BACKGROUND AND PURPOSE: Our purpose was to identify spatial covariance patterns of dual-phase [18F]PI-2620 PET in biomarker-confirmed Alzheimer disease (AD) and healthy control subjects by applying data-driven multivariate analysis to multimodality neuroimaging data. We also tested the ability of pattern expression values in individual subjects to predict amyloid status and evaluate the efficacy of [18F]PI-2620 as a single, universal biomarker for the amyloid/tau/neurodegeneration (A/T/N) classification. MATERIALS AND METHODS: Twenty-five subjects (15 men, 10 women, mean age: 64.5 ± 10.1, range 51-89) including 15 with amyloid-positive AD and 10 amyloid-negative healthy controls were analyzed. Brain PET images of dual-phase [18F]PI-2620 (early-phase for cerebral perfusion; late-phase for tau pathology) and late-phase [18F]florbetaben for amyloid pathology were acquired in each participant alongside high-resolution brain MRI. PET images were converted into maps of standard uptake value ratio by using cerebellar GM as reference region. Spatial covariance analysis was performed separately in the standard brain space by using a well-established computing toolbox in the public domain. RESULTS: We identified distinct Alzheimer disease-related patterns (ADRP) of spatial covariance capturing prominent abnormal features in brain amyloid, tau, and perfusion (ADRP-amyloid, ADRP-tau, and ADRP-perfusion) underlying this disease.
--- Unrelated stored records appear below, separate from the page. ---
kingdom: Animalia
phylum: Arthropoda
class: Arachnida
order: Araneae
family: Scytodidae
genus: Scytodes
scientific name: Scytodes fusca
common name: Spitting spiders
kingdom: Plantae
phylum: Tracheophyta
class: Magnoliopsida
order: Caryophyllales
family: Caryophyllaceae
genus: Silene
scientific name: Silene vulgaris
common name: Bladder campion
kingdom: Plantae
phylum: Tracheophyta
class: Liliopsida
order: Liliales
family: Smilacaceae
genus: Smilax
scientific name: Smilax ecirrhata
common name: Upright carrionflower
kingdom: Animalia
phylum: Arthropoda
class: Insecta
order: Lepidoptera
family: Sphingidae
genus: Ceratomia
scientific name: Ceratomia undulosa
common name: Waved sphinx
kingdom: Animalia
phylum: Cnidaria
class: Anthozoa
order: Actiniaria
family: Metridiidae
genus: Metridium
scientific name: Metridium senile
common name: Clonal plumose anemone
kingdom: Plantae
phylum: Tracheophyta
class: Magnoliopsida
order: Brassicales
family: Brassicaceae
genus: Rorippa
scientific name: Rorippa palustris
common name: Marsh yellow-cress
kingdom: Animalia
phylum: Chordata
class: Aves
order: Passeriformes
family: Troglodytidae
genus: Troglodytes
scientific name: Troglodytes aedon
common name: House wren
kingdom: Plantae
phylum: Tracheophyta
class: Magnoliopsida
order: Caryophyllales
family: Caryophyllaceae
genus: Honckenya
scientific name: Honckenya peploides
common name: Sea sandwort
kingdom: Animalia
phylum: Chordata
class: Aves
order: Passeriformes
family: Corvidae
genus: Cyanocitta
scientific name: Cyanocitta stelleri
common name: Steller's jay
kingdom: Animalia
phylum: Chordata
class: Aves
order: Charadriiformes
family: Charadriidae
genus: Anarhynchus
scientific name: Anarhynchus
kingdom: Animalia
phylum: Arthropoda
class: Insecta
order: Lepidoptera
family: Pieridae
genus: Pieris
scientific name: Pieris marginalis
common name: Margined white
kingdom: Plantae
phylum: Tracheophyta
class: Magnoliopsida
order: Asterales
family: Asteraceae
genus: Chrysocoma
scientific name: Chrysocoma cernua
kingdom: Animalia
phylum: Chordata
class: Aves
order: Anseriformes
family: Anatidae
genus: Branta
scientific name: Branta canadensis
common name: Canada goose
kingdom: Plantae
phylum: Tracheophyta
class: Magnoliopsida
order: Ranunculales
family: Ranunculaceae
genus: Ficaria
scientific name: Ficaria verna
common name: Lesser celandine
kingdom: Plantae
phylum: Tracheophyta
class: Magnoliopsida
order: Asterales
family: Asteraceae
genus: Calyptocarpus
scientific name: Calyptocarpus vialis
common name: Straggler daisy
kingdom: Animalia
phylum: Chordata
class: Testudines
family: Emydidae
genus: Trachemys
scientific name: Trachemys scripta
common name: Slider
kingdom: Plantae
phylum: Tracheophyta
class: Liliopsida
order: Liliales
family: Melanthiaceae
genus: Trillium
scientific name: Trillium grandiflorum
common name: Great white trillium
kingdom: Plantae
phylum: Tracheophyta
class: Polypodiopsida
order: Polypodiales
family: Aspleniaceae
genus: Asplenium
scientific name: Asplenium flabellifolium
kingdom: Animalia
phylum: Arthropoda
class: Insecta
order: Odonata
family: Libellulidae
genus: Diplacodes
There was some overlap among these topographies particularly between ADRP-tau and ADRP-amyloid. ADRP expression scores of each pattern differentiated AD from healthy controls (P < .0001) with group discriminant analysis yielding an accuracy of 96% in predicting amyloid status with the combination of ADRP-tau and ADRP-perfusion scores. These scores correlated positively among themselves and with several clinical measures of disease severity in the combined subject group. CONCLUSIONS: Analysis of AD and normal controls suggests a potential role of [18F]PI-2620 as a single biomarker for the A/T/N classification.